Kenya Agricultural Carbon Project

Kenya Agricultural Carbon Project

Ein viel zitiertes Leuchtturmprojekt ist das Kenya Agricultural Carbon Project. Die Weltbank bewirbt es als richtungsweisend für die Verknüpfung von CSA mit neuen Kohlenstoffmärkten für die Landwirtschaft. Es wird von der schwedischen Organisation SCC-ViA durchgeführt und vom BioCarbon Fund der Weltbank und der schwedischen Entwicklungsagentur (SIDA) kofinanziert. Auf rund 45.000 Hektar sollten ursprünglich 60.000 Kleinbäuerinnen und -bauern zwischen 2009 und 2030 ihre landwirtschaftlichen Praktiken umstellen. Kurz nach Start wurde die Zielangabe auf 30.000 Personen beschränkt.

Maßnahmen beinhalten sowohl die oberflächliche Bodenbearbeitung (konservierende Landwirtschaft, siehe oben), Mulchen, Agroforstwirtschaft und Wassermanagement als auch Hybridsaatgut und Düngemittel von Syngenta.

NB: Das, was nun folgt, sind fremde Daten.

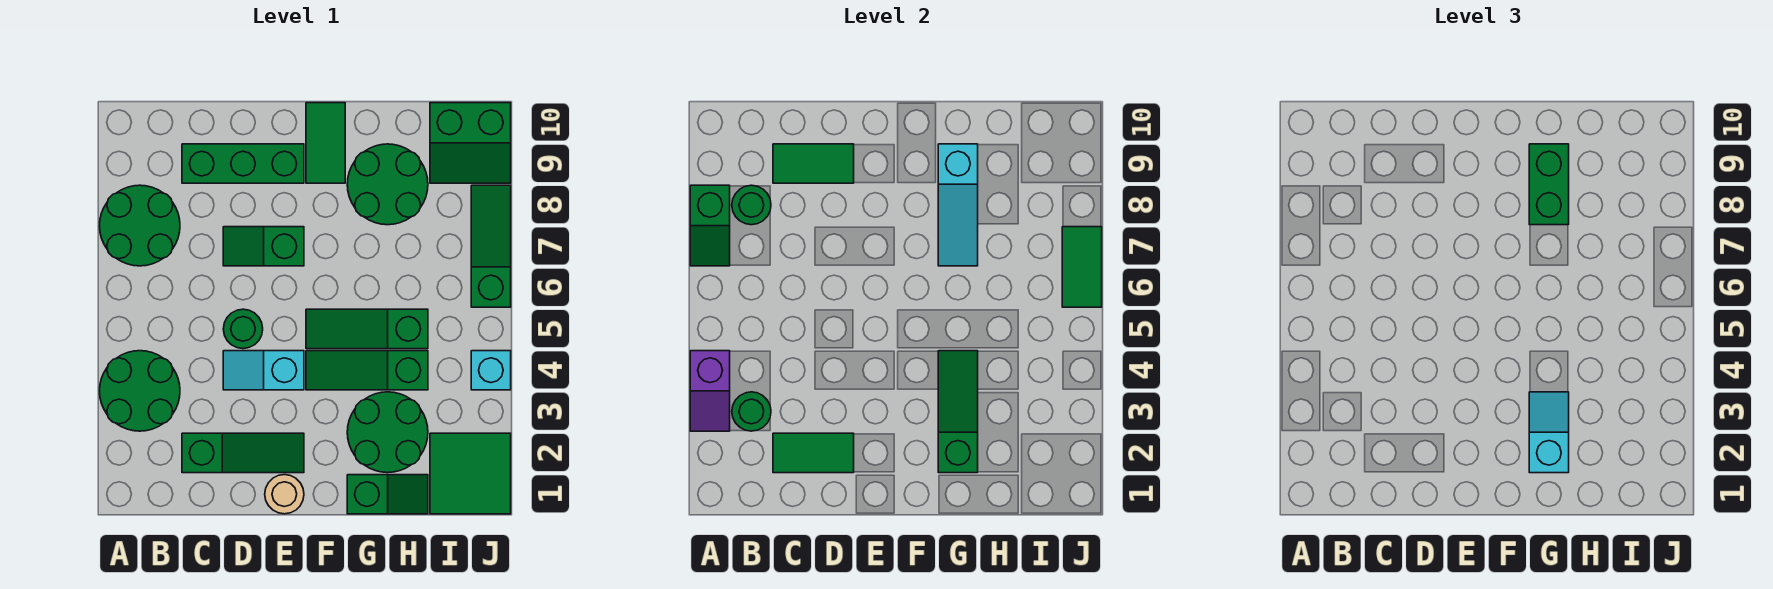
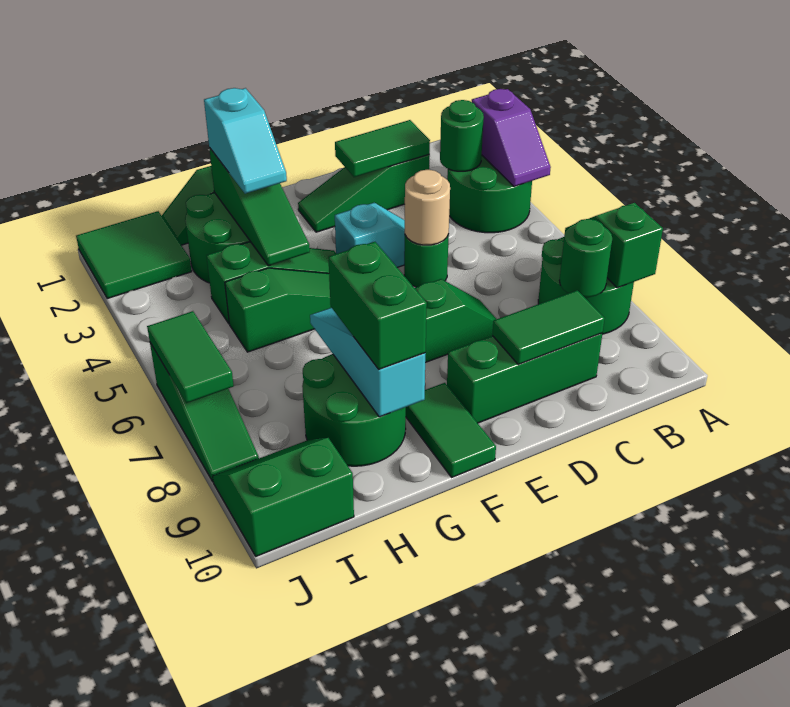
purple 1x2 slope [690,351,730,431] -> purple 1x2 slope turned to [472,89,551,187]
tan 1x1 round brick [265,475,304,514] -> tan 1x1 round brick moved to [405,170,450,245]
cyan 1x1 brick [471,351,511,390] -> none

Die Bäuer/innen sollten zweifach profitieren: erstens durch höhere Erträge und zweitens durch den Erlös der verkauften Emissionsgutschriften für den im Boden gespeicherten Kohlenstoff. Aufgrund der niedrig angesetzten Preise pro Tonne CO2 machte dies jedoch lediglich eine Summe von höchstens drei Dollar pro Hektar und Jahr aus – die meisten Familien besitzen dabei nur einen Hektar Land. Die billigen Kohlenstoffgutschriften können wiederum von den Käufern dafür genutzt werden, ihre Treibhausgasemissionen zu legitimieren.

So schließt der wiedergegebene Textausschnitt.